→ **Work order**
Output, word for word, the lines of this listing that fall between the line with "Juden quasi „für" and the line with "Mude, mas comece", counting both of those lines, and no others.

Records supplied: Begin

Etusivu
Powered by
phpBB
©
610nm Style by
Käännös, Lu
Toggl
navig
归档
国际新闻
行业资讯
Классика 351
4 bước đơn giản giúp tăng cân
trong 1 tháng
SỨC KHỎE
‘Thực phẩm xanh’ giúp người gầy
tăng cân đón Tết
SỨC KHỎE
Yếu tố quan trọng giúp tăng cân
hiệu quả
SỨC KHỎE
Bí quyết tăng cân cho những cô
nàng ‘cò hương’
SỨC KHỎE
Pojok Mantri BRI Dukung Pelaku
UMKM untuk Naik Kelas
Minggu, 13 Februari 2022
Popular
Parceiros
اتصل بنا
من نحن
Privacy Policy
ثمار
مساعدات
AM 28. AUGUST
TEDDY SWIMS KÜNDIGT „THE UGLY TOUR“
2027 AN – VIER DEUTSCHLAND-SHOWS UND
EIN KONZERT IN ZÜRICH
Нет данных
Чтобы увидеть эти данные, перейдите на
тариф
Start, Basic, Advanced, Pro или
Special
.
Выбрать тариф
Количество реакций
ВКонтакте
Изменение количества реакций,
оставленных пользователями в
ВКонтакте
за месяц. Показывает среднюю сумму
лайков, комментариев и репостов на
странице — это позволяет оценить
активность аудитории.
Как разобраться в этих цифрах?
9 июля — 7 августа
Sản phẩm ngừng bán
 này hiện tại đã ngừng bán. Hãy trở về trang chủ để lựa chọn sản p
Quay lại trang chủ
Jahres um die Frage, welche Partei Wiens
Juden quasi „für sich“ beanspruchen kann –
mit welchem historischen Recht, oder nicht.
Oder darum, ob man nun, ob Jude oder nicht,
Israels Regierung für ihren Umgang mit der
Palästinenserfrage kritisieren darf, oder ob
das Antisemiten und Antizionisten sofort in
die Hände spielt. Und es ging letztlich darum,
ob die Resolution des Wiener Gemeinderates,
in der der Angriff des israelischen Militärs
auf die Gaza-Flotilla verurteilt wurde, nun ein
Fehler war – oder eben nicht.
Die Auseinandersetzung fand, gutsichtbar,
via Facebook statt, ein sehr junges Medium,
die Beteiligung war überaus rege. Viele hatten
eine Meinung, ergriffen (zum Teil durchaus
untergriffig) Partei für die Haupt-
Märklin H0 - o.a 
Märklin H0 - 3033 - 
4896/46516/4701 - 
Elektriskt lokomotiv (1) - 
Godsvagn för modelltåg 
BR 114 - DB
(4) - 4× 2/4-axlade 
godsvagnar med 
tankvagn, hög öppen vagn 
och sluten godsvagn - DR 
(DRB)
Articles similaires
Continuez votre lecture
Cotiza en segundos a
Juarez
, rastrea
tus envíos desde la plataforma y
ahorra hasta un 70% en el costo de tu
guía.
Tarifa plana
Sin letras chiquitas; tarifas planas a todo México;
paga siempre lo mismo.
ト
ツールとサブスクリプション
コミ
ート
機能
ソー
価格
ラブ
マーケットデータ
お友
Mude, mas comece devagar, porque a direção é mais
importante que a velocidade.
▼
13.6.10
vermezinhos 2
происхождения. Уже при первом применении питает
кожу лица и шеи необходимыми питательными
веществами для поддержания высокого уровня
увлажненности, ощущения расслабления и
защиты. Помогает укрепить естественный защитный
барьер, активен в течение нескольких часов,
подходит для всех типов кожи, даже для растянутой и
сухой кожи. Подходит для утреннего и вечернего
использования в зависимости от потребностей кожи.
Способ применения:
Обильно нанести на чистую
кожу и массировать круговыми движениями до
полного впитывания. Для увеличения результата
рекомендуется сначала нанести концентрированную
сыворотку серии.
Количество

Records supplied: End

→ **Task solution**
Juden quasi „für sich“ beanspruchen kann –
mit welchem historischen Recht, oder nicht.
Oder darum, ob man nun, ob Jude oder nicht,
Israels Regierung für ihren Umgang mit der
Palästinenserfrage kritisieren darf, oder ob
das Antisemiten und Antizionisten sofort in
die Hände spielt. Und es ging letztlich darum,
ob die Resolution des Wiener Gemeinderates,
in der der Angriff des israelischen Militärs
auf die Gaza-Flotilla verurteilt wurde, nun ein
Fehler war – oder eben nicht.
Die Auseinandersetzung fand, gutsichtbar,
via Facebook statt, ein sehr junges Medium,
die Beteiligung war überaus rege. Viele hatten
eine Meinung, ergriffen (zum Teil durchaus
untergriffig) Partei für die Haupt-
Märklin H0 - o.a 
Märklin H0 - 3033 - 
4896/46516/4701 - 
Elektriskt lokomotiv (1) - 
Godsvagn för modelltåg 
BR 114 - DB
(4) - 4× 2/4-axlade 
godsvagnar med 
tankvagn, hög öppen vagn 
och sluten godsvagn - DR 
(DRB)
Articles similaires
Continuez votre lecture
Cotiza en segundos a
Juarez
, rastrea
tus envíos desde la plataforma y
ahorra hasta un 70% en el costo de tu
guía.
Tarifa plana
Sin letras chiquitas; tarifas planas a todo México;
paga siempre lo mismo.
ト
ツールとサブスクリプション
コミ
ート
機能
ソー
価格
ラブ
マーケットデータ
お友
Mude, mas comece devagar, porque a direção é mais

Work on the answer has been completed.